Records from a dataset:

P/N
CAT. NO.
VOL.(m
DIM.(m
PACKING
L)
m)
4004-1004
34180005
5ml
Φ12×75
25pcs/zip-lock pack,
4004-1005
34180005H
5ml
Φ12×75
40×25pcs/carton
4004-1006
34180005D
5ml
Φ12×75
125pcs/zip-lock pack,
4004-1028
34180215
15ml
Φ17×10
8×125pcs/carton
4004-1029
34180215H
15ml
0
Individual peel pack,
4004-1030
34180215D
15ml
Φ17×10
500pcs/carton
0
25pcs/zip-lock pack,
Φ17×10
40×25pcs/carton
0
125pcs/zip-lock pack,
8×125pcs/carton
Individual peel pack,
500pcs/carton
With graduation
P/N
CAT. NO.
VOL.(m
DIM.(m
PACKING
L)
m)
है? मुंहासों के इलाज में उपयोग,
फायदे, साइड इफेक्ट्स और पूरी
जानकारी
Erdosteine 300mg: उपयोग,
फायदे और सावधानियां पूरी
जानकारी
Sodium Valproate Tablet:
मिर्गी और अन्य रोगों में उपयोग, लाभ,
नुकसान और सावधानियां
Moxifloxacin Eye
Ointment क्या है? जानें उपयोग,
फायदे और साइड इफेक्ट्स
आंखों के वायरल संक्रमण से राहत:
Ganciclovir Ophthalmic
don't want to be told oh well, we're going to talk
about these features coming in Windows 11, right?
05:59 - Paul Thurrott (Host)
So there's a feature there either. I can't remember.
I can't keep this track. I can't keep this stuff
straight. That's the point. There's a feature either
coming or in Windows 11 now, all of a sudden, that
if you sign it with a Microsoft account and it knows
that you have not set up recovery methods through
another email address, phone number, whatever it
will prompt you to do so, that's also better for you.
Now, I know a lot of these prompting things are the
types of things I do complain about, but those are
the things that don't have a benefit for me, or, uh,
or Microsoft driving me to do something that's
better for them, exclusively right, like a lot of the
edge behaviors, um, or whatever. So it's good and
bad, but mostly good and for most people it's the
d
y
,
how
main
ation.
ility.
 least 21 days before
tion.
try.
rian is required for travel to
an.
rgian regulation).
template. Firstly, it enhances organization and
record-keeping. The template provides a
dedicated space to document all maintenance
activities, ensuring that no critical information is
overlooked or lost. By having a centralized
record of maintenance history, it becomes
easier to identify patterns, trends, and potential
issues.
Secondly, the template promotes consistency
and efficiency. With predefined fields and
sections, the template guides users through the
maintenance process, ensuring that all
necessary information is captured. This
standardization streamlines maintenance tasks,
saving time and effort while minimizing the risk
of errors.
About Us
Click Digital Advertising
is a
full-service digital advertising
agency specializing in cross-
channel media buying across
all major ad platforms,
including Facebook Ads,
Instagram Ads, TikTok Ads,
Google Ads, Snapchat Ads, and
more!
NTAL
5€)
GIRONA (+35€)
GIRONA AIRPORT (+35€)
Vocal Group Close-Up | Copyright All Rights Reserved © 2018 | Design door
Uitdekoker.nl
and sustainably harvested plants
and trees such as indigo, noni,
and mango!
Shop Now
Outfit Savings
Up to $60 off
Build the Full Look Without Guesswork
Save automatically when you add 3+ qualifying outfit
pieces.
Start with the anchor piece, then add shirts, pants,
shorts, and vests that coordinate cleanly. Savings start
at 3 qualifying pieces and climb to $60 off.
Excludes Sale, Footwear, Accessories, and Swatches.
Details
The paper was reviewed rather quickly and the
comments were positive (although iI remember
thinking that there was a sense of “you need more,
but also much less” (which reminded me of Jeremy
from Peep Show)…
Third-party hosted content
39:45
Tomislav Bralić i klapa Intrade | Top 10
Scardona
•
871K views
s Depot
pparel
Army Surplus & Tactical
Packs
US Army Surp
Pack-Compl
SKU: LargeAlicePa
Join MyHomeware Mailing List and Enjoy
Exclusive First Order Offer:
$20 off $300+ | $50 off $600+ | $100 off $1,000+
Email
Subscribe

### Problem requirements
Using the data above, count the lines where "information" appears. Reply with the number only.

### Answer space
2